WORK ITEM -
From the Crystal Beach fishing post below, output the passage that opens with the words containing "## sumbeech (May" and closes with "laid eyes on.", copied word for word.
STUDY TEXT below:
# Crystal Beach 7/19



## sumbeech (May 19, 2005)

Met up with Shark-Gitter about 1:00pm Friday afternoon, he had been at the beach since daylight and had worked his way from H.I. to the west end of Crystal trying to dodge dirty water and seaweed. After my arrival I promptly baited up at set out my lines. Promptly got slimed by a big Gafftop, rebaited and got set up again. Shark-Gitter takes his turn on a Gafftop. I noticed a bunch of birds start going crazy, they absolutely came out of nowhere. A huge school of Jacks and othercritters were DESTROYING the water. Shark-Gitter gets a run and hooks up, I then get hooked up, we had double on till S.G. gets broke off about 30 seconds into the fight. Meanwhile I'm getting ripped hard, finally muster a Huge Blacktip (Maybe a Spinner) to the beach. When a say huge, I mean quite literally the biggest Blacktip I have ever personally laid eyes on.
End of STUDY TEXT.
STUDY MATERIAL below:
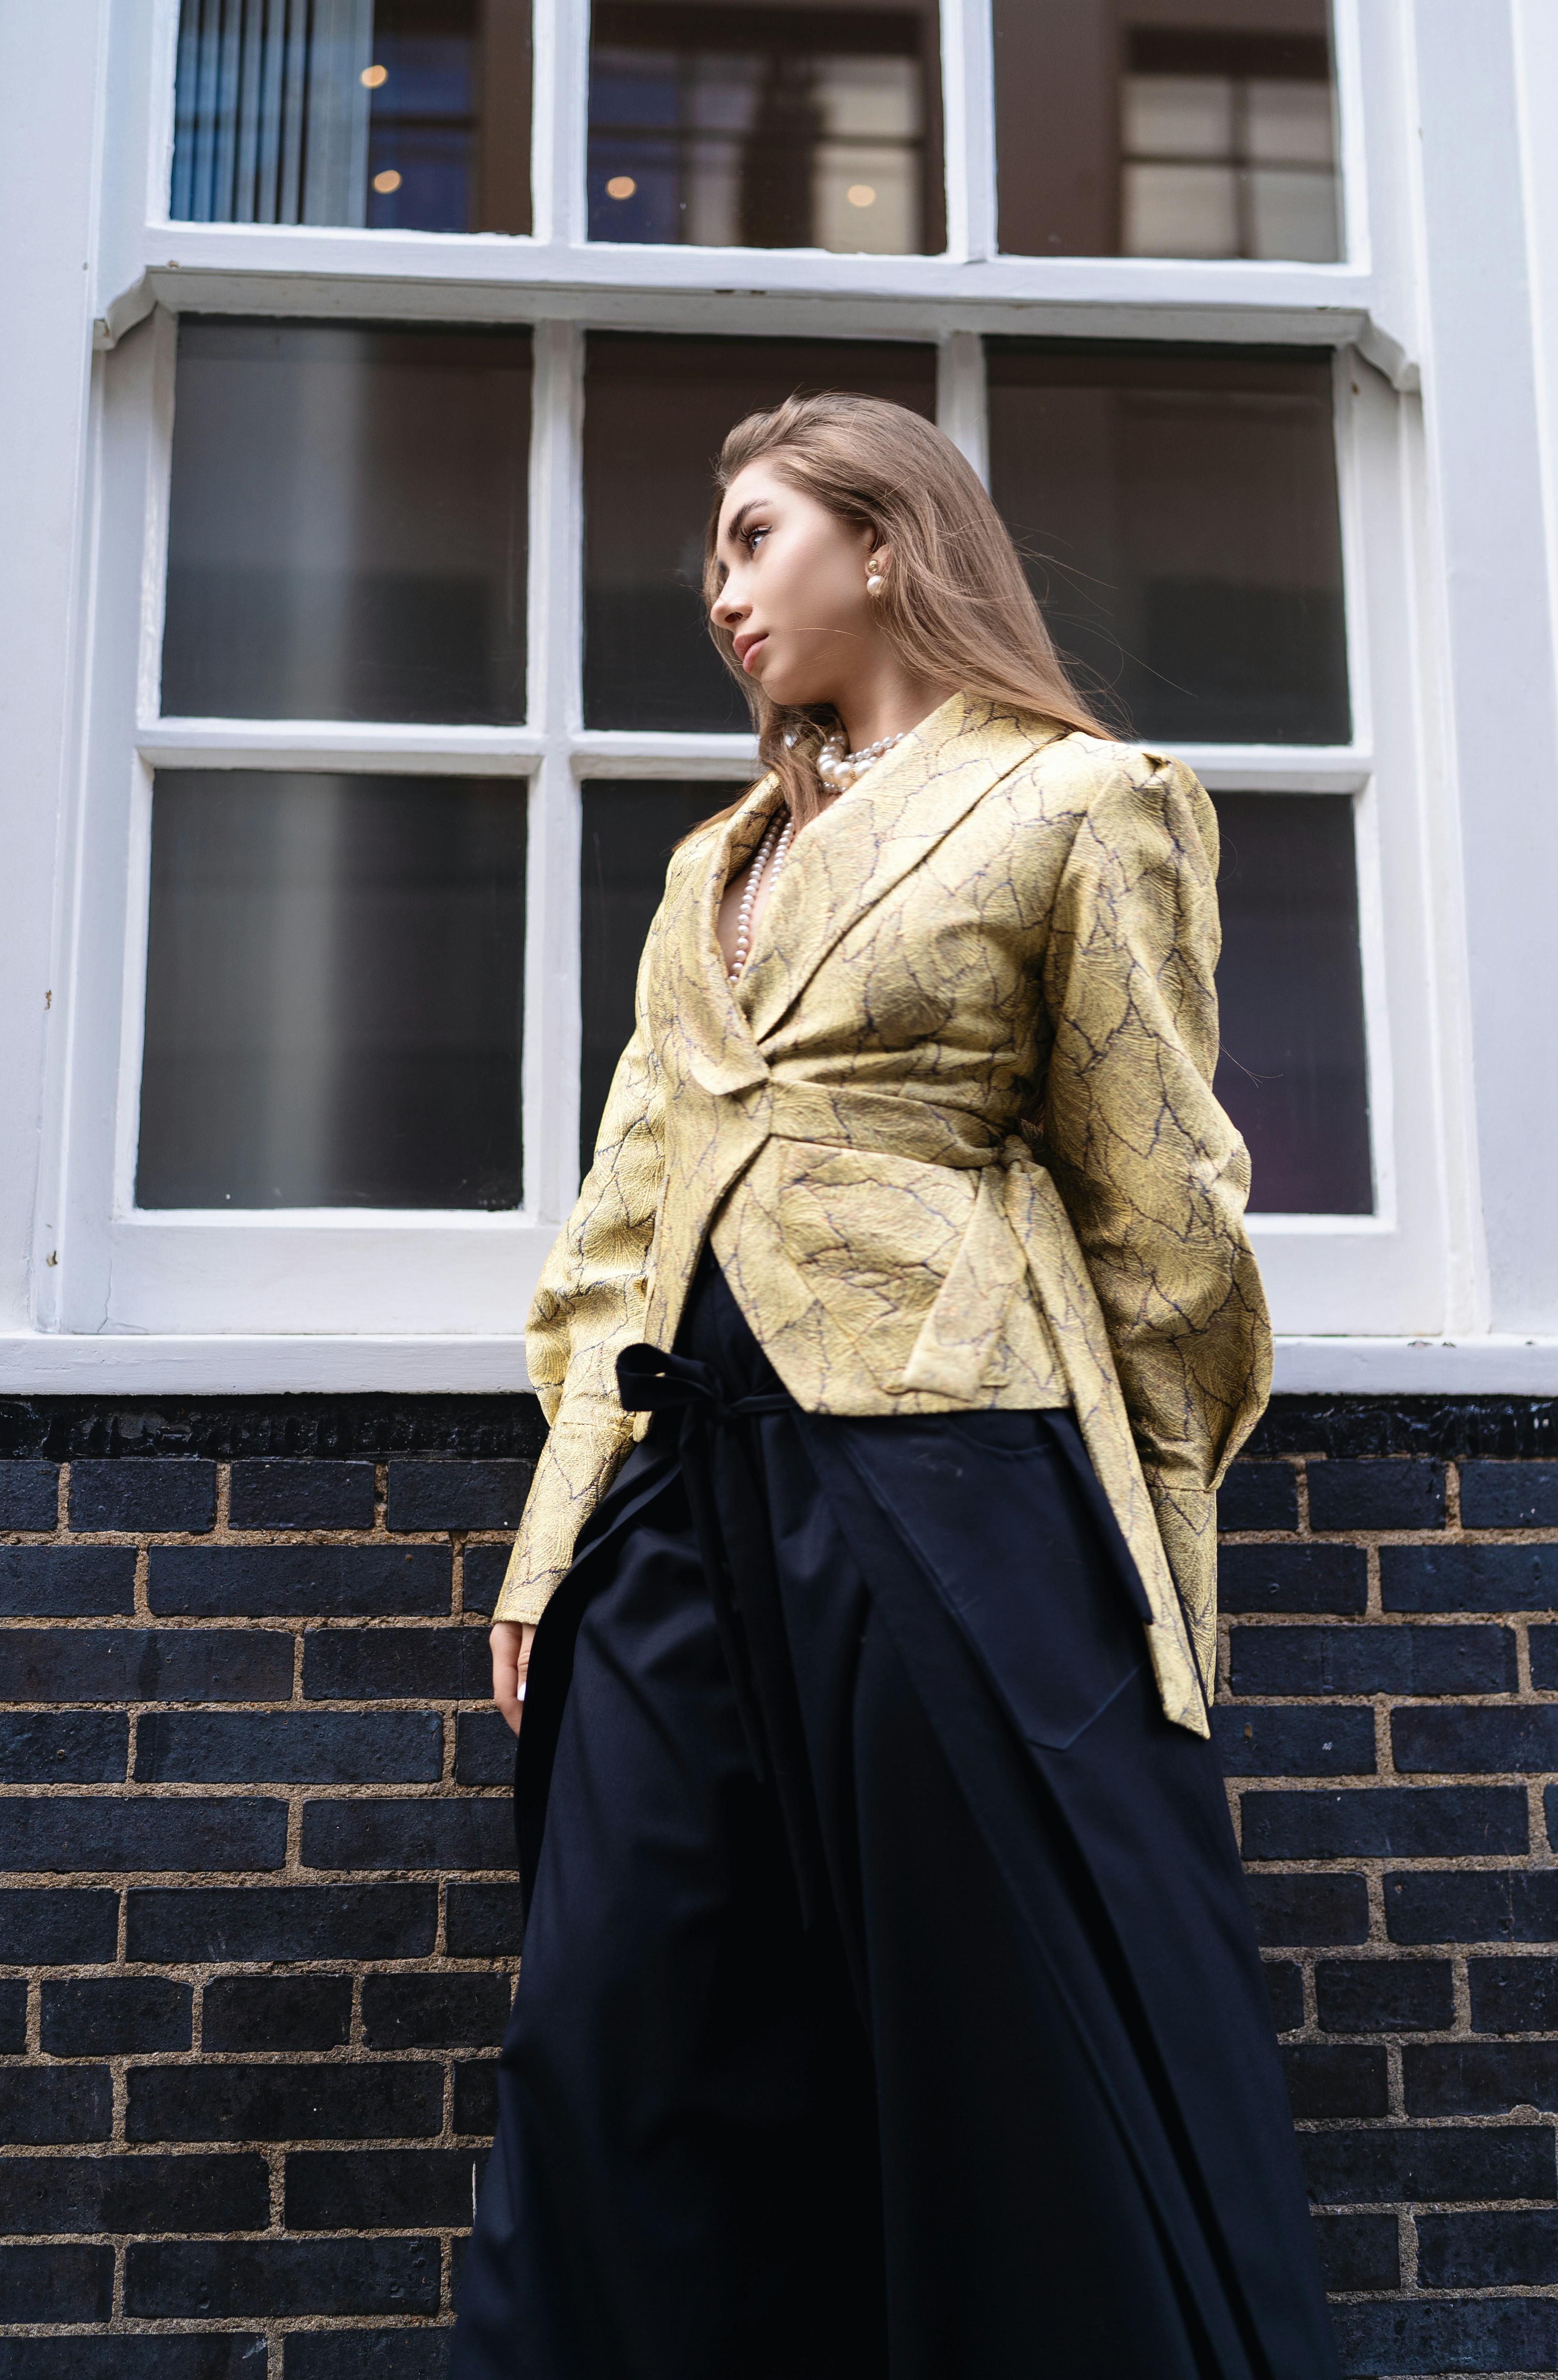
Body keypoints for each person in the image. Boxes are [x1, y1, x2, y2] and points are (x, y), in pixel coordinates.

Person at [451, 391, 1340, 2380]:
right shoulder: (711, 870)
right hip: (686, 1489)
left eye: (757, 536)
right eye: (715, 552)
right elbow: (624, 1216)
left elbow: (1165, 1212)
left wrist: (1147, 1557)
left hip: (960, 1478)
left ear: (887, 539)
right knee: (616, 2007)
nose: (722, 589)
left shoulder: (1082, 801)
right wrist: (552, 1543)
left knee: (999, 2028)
End of STUDY MATERIAL.
STUDY MATERIAL below:
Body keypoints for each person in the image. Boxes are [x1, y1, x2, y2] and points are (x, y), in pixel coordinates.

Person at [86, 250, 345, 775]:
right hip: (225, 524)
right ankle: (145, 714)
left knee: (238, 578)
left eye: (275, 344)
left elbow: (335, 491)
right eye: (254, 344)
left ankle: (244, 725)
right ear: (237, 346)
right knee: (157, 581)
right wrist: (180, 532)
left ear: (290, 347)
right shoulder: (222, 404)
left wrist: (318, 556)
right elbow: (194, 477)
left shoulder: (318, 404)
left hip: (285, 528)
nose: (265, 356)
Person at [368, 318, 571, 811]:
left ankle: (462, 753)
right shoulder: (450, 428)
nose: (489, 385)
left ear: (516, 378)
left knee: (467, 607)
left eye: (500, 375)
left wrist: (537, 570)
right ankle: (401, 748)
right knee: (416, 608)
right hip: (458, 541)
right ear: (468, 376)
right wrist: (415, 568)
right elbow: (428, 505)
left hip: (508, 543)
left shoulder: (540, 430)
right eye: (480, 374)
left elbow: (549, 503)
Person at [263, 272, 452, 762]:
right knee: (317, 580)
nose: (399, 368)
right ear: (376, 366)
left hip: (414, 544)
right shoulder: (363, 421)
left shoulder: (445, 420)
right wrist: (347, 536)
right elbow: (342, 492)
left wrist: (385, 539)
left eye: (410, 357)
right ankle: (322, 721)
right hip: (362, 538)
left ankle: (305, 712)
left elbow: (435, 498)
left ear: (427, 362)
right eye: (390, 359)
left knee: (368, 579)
End of STUDY MATERIAL.
EXPECTED ANSWER -
## sumbeech (May 19, 2005)

Met up with Shark-Gitter about 1:00pm Friday afternoon, he had been at the beach since daylight and had worked his way from H.I. to the west end of Crystal trying to dodge dirty water and seaweed. After my arrival I promptly baited up at set out my lines. Promptly got slimed by a big Gafftop, rebaited and got set up again. Shark-Gitter takes his turn on a Gafftop. I noticed a bunch of birds start going crazy, they absolutely came out of nowhere. A huge school of Jacks and othercritters were DESTROYING the water. Shark-Gitter gets a run and hooks up, I then get hooked up, we had double on till S.G. gets broke off about 30 seconds into the fight. Meanwhile I'm getting ripped hard, finally muster a Huge Blacktip (Maybe a Spinner) to the beach. When a say huge, I mean quite literally the biggest Blacktip I have ever personally laid eyes on.